— Required work —
Once the line containing "Select the Linoleum_Floor_2x2" is found in the listing below, return it and each line after it through the last, exactly as given.

— Data segment —
[Start of section]

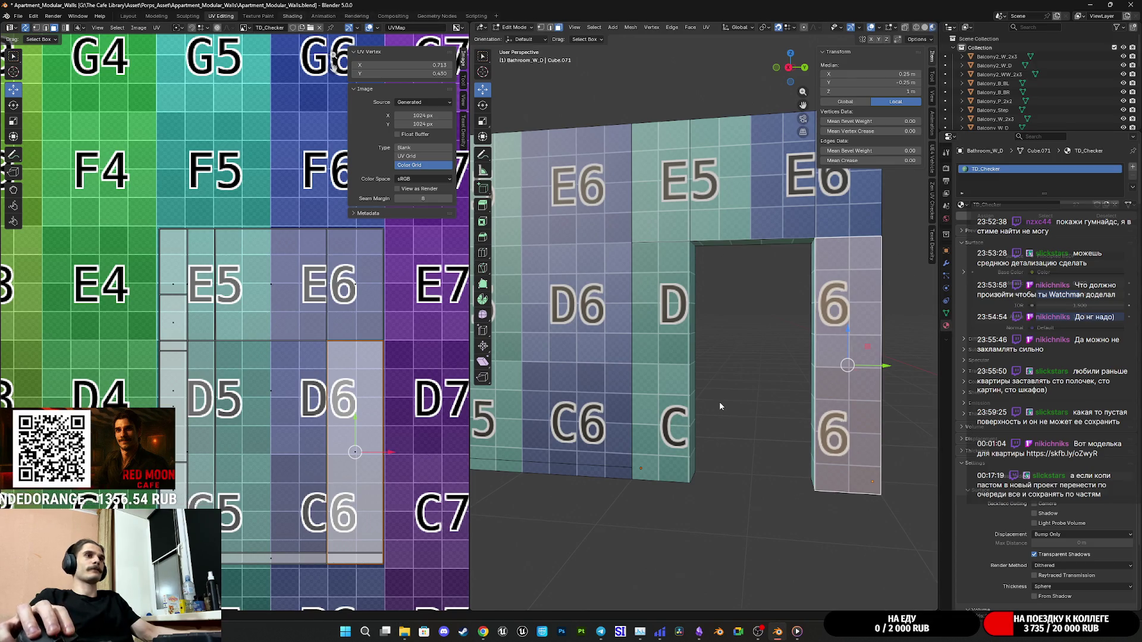
key(ctrl+Page_Down)
key(ctrl+Page_Down)
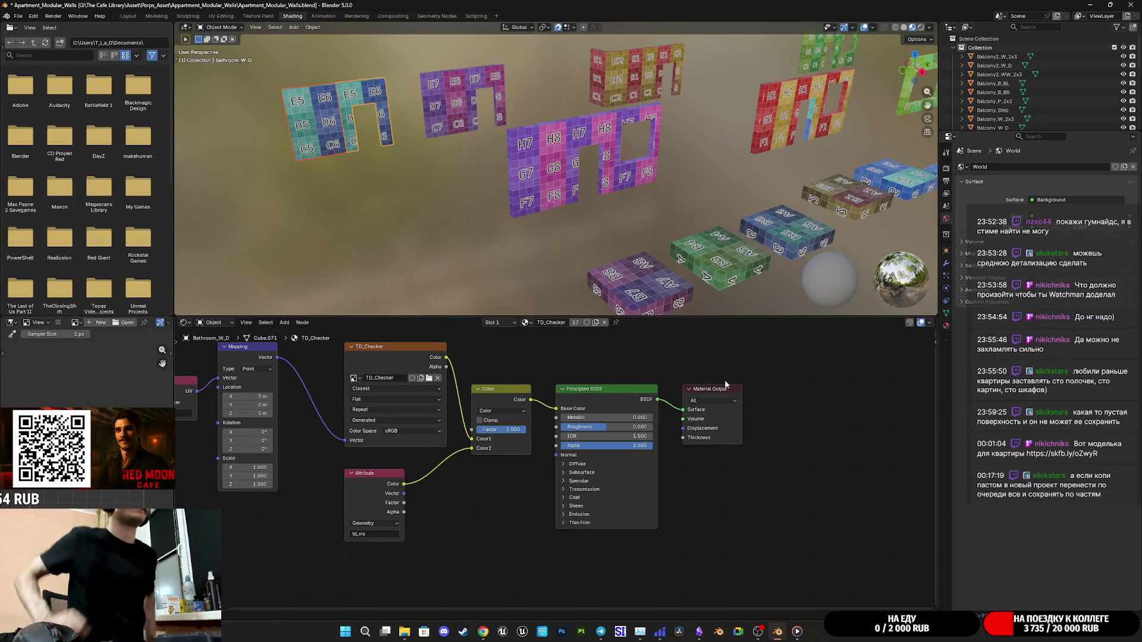
Select the Linoleum_Floor_2x2 piece and show its material surface settings.
scroll(695, 218, down, 2)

[End of section]

— Task answer —
Select the Linoleum_Floor_2x2 piece and show its material surface settings.
scroll(695, 218, down, 2)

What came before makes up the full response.